System data is stored over different types of storage devices Generally speaking, in data storage, for a given price, the higher the speed, the lower the volume The idea is enable use of larger, low- cost disk space with the benefits of high-speed hardware-optimize data storage for fastest overall disk access This requires a dynamic algorithm for managing (migrating) the data across the tiers. Introduction – Storage Tiering SSD High Cost High Performance Low Volume SATA Drive Low Cost Low Performance High Volume

Goals Creating a platform which will allow us to test different algorithms in system-specific scenarios. Testing several algorithms and finding the optimal algorithm amongst them for storage tiering in different scenarios.

Methodology We coded a simulator that represents the platform running the tiered storage system. We created several data structures that represent the data on the system, its location at all times, record read/write operations, and several other unique features We used a recording of real I/O calls for such a system to simulate an actual scenario.

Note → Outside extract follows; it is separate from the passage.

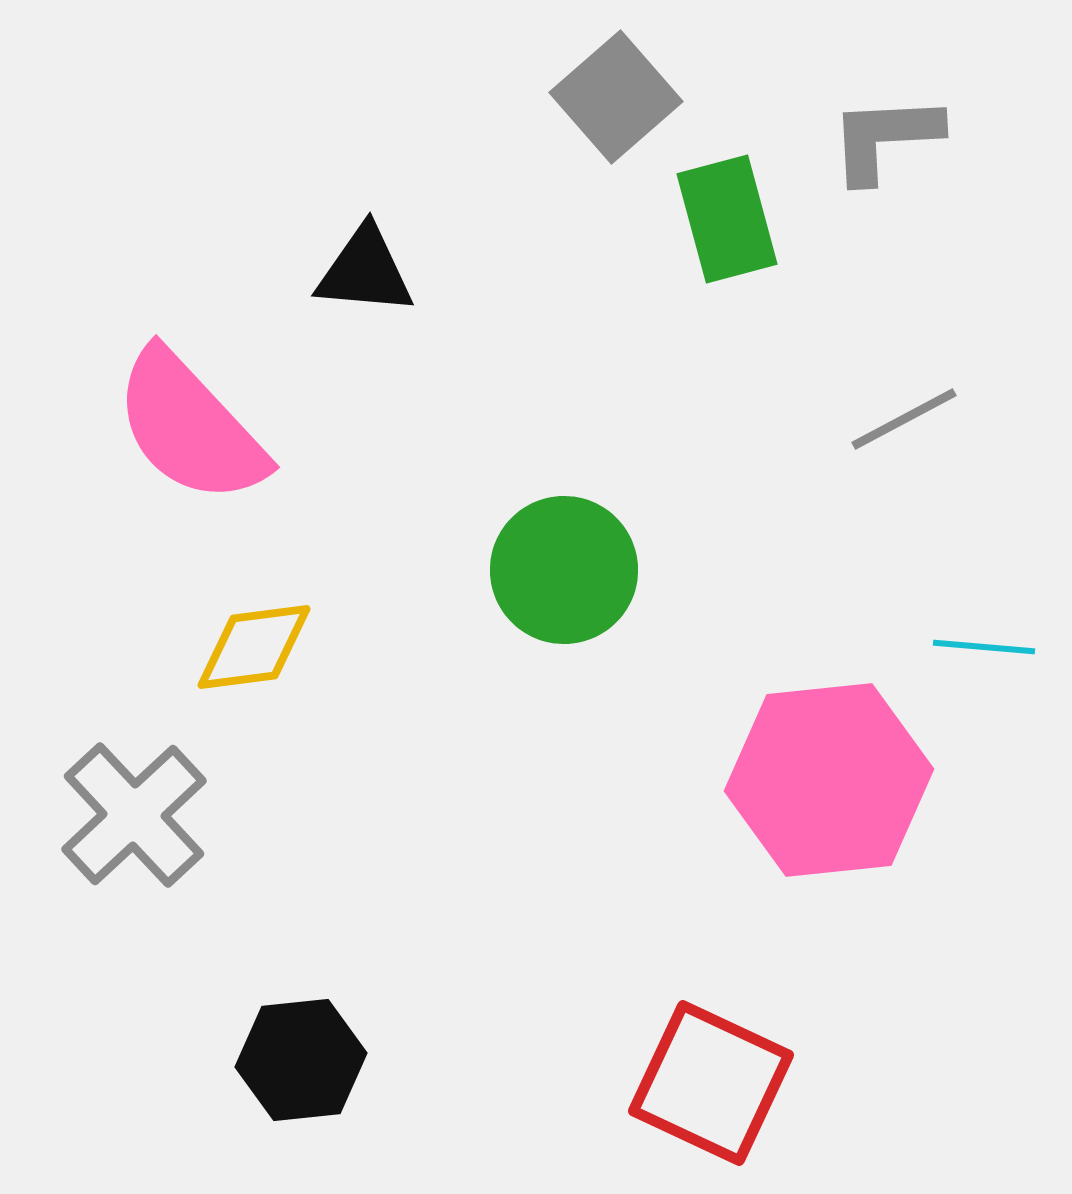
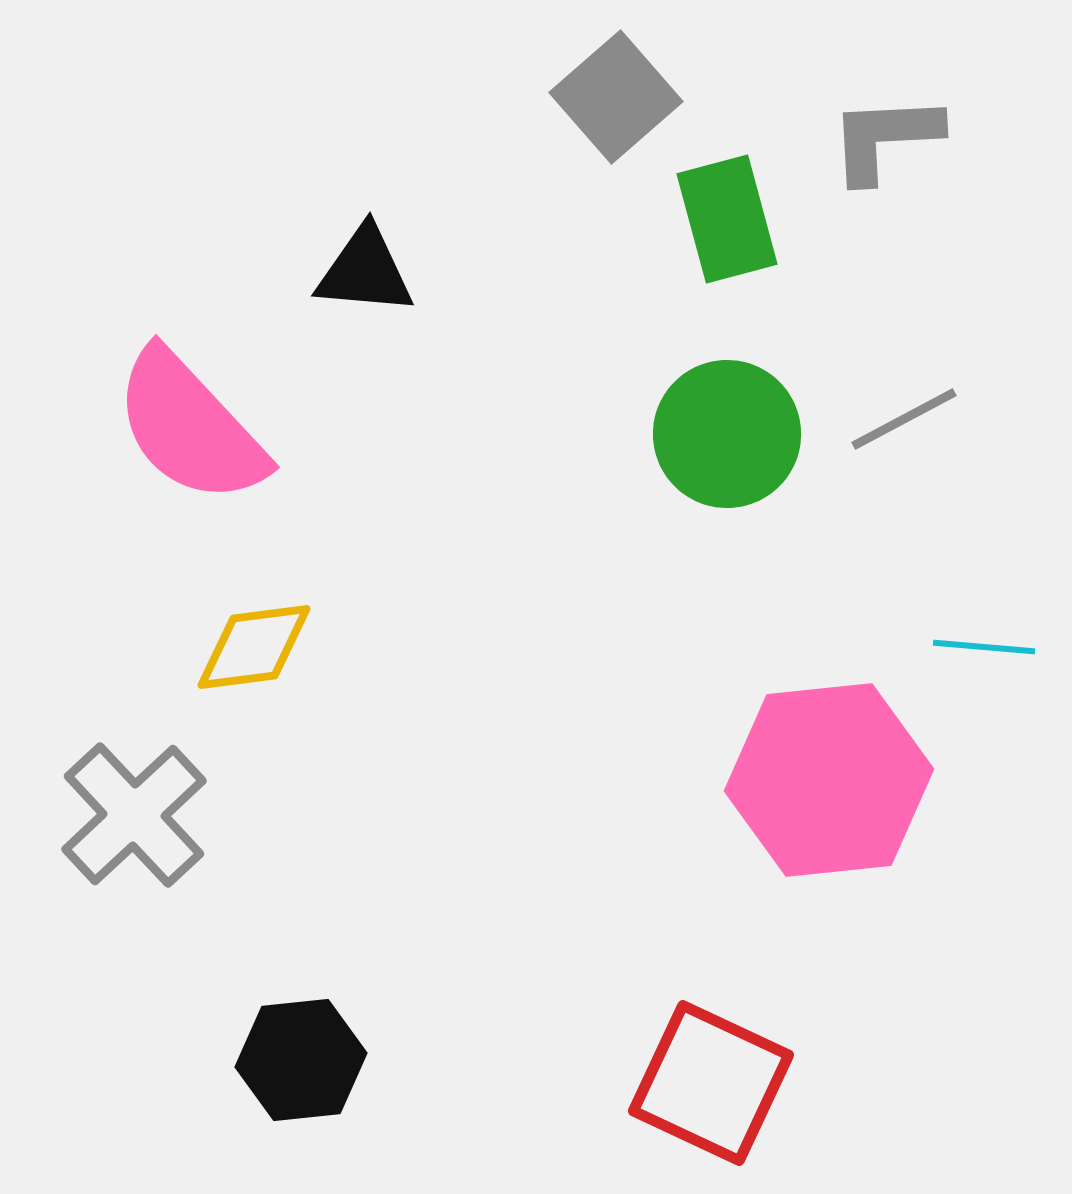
green circle: moved 163 px right, 136 px up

Accomplishments Created an Algorithm interface that supports any algorithm, multiple tiers and multiple platform data structures. Our design is generic enough to enable very easy addition of usage statistics and platform data. CLI enabled quick input of input file, chunk size, tiers information. Varying chunk size let us research the effect of the size on run time and algorithm effectiveness. We implemented 2 caching algorithms:  A “naïve” algorithm that transfers every chunk to the top tier upon IO  A more efficient algorithm that minimizes migrations Smart implementation resulted in low disk space usage for the various data structures (used a default tier).

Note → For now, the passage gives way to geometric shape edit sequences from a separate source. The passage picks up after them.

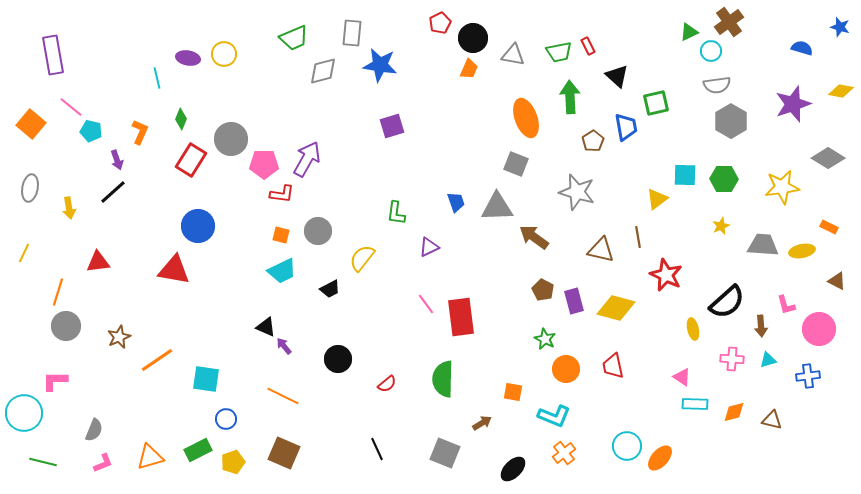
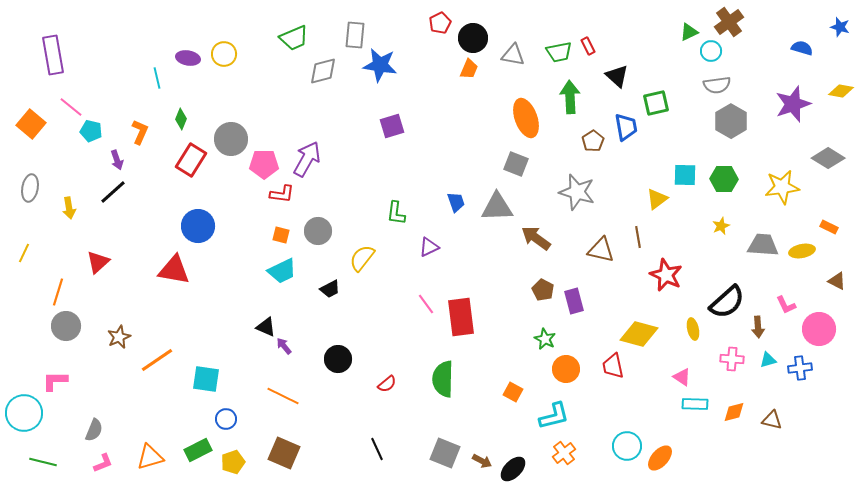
gray rectangle at (352, 33): moved 3 px right, 2 px down
brown arrow at (534, 237): moved 2 px right, 1 px down
red triangle at (98, 262): rotated 35 degrees counterclockwise
pink L-shape at (786, 305): rotated 10 degrees counterclockwise
yellow diamond at (616, 308): moved 23 px right, 26 px down
brown arrow at (761, 326): moved 3 px left, 1 px down
blue cross at (808, 376): moved 8 px left, 8 px up
orange square at (513, 392): rotated 18 degrees clockwise
cyan L-shape at (554, 416): rotated 36 degrees counterclockwise
brown arrow at (482, 423): moved 38 px down; rotated 60 degrees clockwise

Algorithm conclusions  We ran 3 different scenarios:  Small chunk size (16B), small SSD size (64B, *4 chunk size)  Large chunk size (2048B), (relatively) small SSD size( 8196B, *4 chunk size)  Small chunk size (16B), relatively large SSD size ( 8196B, *512 chunk size)

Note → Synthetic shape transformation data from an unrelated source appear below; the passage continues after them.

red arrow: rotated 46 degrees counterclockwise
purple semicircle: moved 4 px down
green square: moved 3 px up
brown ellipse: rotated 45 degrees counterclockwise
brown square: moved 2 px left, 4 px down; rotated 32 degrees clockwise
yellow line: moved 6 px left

Algorithm conclusions  When using extremely small SSD size (*4 chunk size), both caching algorithms are ineffective:  The naïve one showed a high number of reads from higher tier, yet had twice as many migrations between tiers  The smart algorithm, despite having half the migrations of the naïve algorithm, showed very little reading from higher tier.  In this case, the dummy algorithm proved very efficient, as it saved all the time needed for relatively useless migrations.

Algorithm Conclusions (16/64)

Algorithm conclusions When running with a large chunk size and *4 SSD size, the caching algorithms received much better results than the dummy algorithm. However, the 2 caching algorithms did not differ in between themselves.

Algorithm Conclusions (2048/8192)

Algorithm conclusions Running with a small chunk size and a large SSD size, the 2 caching algorithms also gave similar results. However, they were far inferior to the results from the previous run.

Algorithm Conclusions (16/8192)

General Conclusions Chunk size greatly affects the runtime of the platform, but “standard” size does not take long to run. Smart usage of Boost greatly decreases work and is very effective. Good implementation can result in huge disk space saving. Despite having data structures in the platform, most non-naïve algorithms also need their own data structure of some sort Working with Git source control proved to be very helpful:  Retrieving old code that was once thought to be obsolete.  Collaboration.